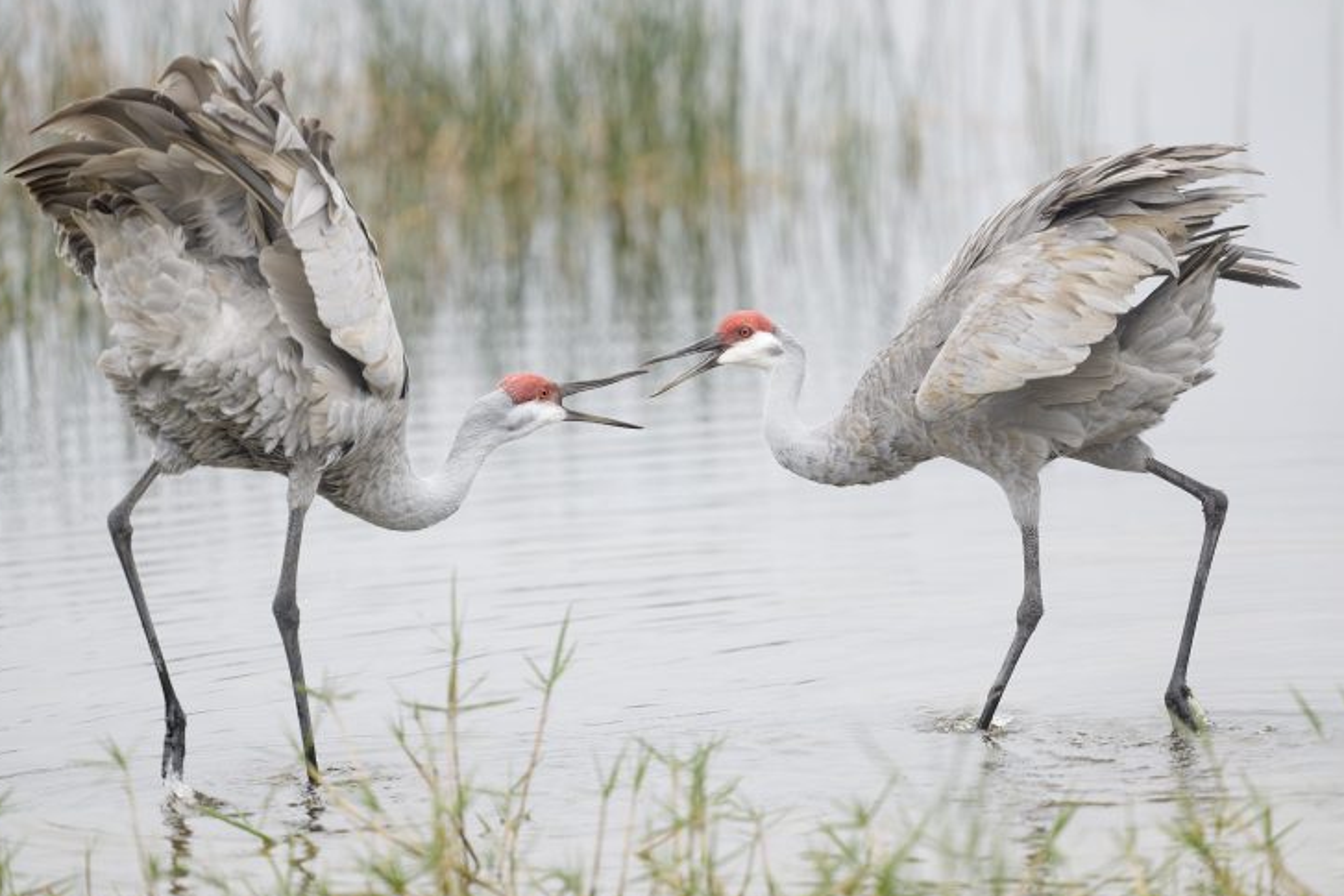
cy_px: 412
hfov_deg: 4.5
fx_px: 17250
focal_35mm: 462
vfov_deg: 3.0
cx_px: 623
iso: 2500
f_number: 4
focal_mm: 420
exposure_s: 1/2000
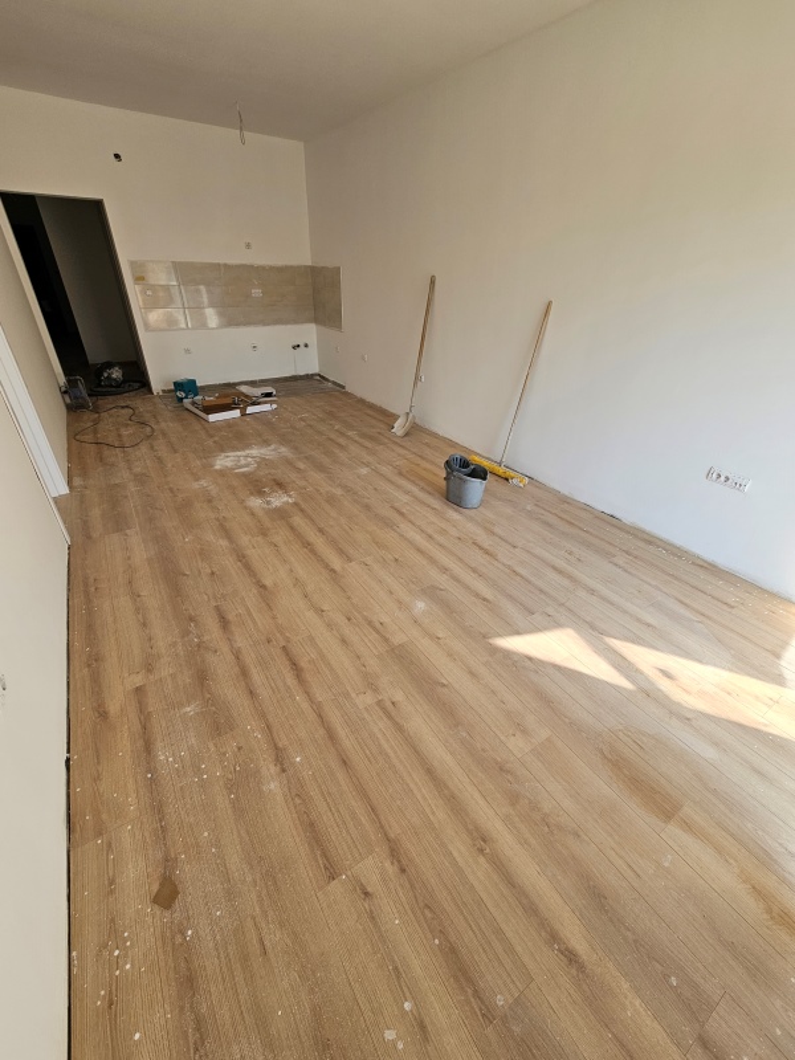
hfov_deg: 89.9
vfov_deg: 106.2
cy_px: 530
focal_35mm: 13
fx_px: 398
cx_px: 398
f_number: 2.2
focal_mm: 2.2
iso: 50
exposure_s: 1/182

Work to complete: If an entry contains an image, skip the image and return the rest of the listing unchanged.

Result of the exercise:
cy_px: 412
hfov_deg: 4.5
fx_px: 17250
focal_35mm: 462
vfov_deg: 3.0
cx_px: 623
iso: 2500
f_number: 4
focal_mm: 420
exposure_s: 1/2000
hfov_deg: 89.9
vfov_deg: 106.2
cy_px: 530
focal_35mm: 13
fx_px: 398
cx_px: 398
f_number: 2.2
focal_mm: 2.2
iso: 50
exposure_s: 1/182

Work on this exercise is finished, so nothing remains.